-------- Excerpted text

The profession of medicine was formed from two quite separate trades: surgeons and physicians. Early versions of the oath of Hippocrates, the (physician) father of medicine, included an explicit undertaking that a doctor (physician) would not attempt surgical procedures such as the removal of stones from the bladder. That was a task best left to the surgeon, armed with his scalpel.
Physicians, whose treatments were largely ineffective and often endangered the patient, acquired royal patronage and high status; surgeons often practised other trades, usually being barber-surgeons, and their status was often relatively low, more of a craftsman than the confidant of kings.

Rembrandt’s very early painting of The Operation from 1624-25 shows a barber-surgeon and his assistant performing surgery on the side of a man’s head. This is most likely to have been the lancing of a boil or removal of a tumour from the scalp or pinna of the ear. In the absence of any form of anaesthesia, this visibly resulted in considerable pain for the long-suffering patient.

Hogarth’s The Inspection (from his series Marriage A-la-Mode of about 1743) takes us to the consulting room of a repulsive (physician) doctor, who appears to be treating his three patients for syphilis.
A crucial detail which may be hard to see in the image is of a link between three small boxes of black pills: the younger woman holds one box, which is closed; a second closed box is on the seat of the chair just in front of the man’s crotch; the third is open in the man’s right hand, outstretched towards the doctor. The pills are black, in common with the poxmarks which appear on the man and the older woman, indicating that they are the mercuric salts then used to treat syphilis.
A skull on the table at the left bears the unmistakeable erosions produced by advanced syphilis, and the doctor himself bears the hallmarks of congenital syphilis. All around the group are various worrying items of medical equipment and specimens. More worrying still, the older woman is caressing a cutthroat surgical blade.
During the eighteenth and nineteenth centuries, advances in public health, hygiene, and science generally resulted in dramatic changes in medicine. The two separate trades gradually united, with common training, and by the end of the nineteenth century many treatments, using drugs and/or surgery, were starting to become effective. Physicians ceased being ‘quacks’, and surgeons ‘butchers’, and the unified profession built its reputation on science.

Pascal Dagnan-Bouveret was travelling in the Franche-Comté region in the east of France, near the Swiss border, in company with a medical friend, when his friend was called to help someone who had been injured in an accident. The artist turned that into An Accident (1879), in which a country doctor is bandaging a boy’s hand following a similar event.
Although this doctor is clearly better-clothed than the patient’s family who surround him, he is working in their deprived environment, with a small bowl full of bloody water, and a filthy rag.

Emmery Rondahl’s The Doctor’s Orders (1882) shows another country doctor who is writing a prescription, perhaps, for an older patient who is tucked up in a magnificent fitted bed in their own home. On the chair between them, in the centre of the painting, is a candle in a holder, a bottle of medicine, and a spoon.

----------------
-------- Input data

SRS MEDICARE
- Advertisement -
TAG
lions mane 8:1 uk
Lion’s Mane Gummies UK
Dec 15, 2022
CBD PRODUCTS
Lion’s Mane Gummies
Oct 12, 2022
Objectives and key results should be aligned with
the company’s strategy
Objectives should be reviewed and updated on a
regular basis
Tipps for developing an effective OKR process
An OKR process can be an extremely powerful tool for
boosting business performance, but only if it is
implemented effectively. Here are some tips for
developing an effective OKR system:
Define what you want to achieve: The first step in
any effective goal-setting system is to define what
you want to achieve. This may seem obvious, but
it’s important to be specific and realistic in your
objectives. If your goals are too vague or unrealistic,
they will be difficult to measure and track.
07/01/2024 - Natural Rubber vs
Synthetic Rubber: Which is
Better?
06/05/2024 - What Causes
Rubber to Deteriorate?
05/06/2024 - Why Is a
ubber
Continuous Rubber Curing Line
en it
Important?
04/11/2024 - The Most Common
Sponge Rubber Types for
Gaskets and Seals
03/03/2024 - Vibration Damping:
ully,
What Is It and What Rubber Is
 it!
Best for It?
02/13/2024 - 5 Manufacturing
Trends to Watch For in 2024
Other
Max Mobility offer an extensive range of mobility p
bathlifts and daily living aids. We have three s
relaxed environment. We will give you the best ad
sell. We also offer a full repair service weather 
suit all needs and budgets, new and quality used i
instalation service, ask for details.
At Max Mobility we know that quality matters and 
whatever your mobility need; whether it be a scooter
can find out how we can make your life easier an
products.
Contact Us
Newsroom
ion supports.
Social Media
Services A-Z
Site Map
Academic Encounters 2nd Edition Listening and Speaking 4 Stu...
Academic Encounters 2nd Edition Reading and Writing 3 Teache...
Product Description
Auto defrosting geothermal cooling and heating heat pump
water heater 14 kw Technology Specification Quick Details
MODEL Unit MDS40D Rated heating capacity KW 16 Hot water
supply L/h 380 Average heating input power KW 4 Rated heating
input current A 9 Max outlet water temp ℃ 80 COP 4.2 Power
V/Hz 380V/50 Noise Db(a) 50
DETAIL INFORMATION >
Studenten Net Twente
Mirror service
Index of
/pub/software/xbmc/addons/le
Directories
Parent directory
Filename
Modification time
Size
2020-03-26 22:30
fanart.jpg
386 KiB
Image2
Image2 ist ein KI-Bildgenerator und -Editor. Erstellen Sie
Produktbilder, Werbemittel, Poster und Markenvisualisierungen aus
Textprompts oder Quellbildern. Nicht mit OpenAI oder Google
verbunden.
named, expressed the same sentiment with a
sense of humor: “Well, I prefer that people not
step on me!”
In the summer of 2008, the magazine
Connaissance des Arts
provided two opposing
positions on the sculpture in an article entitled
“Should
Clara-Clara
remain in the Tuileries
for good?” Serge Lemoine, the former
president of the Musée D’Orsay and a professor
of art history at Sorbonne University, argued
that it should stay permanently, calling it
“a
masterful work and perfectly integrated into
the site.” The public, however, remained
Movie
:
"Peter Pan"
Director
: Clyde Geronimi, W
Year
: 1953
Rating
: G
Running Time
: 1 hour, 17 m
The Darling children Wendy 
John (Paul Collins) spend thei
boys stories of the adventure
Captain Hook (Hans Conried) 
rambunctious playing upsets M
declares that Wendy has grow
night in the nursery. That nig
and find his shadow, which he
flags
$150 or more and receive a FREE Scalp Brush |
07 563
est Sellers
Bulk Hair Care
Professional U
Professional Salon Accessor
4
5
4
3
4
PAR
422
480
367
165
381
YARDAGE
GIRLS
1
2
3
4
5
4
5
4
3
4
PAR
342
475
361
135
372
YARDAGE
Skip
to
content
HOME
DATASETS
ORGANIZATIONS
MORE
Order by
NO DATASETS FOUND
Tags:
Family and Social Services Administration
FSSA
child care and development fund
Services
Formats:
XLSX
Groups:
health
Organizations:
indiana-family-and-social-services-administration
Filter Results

----------------

### Task set:
1. Do these statements agree with the passage on physicians and surgeons in painting? Answer yes or no for each, quoting the deciding words. (a) Rembrandt's The Operation dates from 1624-25. (b) In Hogarth's The Inspection, all three boxes of pills are closed. (c) In An Accident, the country doctor is bandaging a boy's foot.
2. Will you output the part of the passage on physicians and surgeons in painting that starts with "Although this doctor" and goes on through "and a spoon.", unchanged?
The material comes from a source separate from the passage on physicians and surgeons in painting.

### Answers to this exercise:
1.
(a) Yes: "Rembrandt’s very early painting of The Operation from 1624-25"
(b) No: "the third is open in the man’s right hand, outstretched towards the doctor"
(c) No: "a country doctor is bandaging a boy’s hand following a similar event"

2.
Although this doctor is clearly better-clothed than the patient’s family who surround him, he is working in their deprived environment, with a small bowl full of bloody water, and a filthy rag.

Emmery Rondahl’s The Doctor’s Orders (1882) shows another country doctor who is writing a prescription, perhaps, for an older patient who is tucked up in a magnificent fitted bed in their own home. On the chair between them, in the centre of the painting, is a candle in a holder, a bottle of medicine, and a spoon.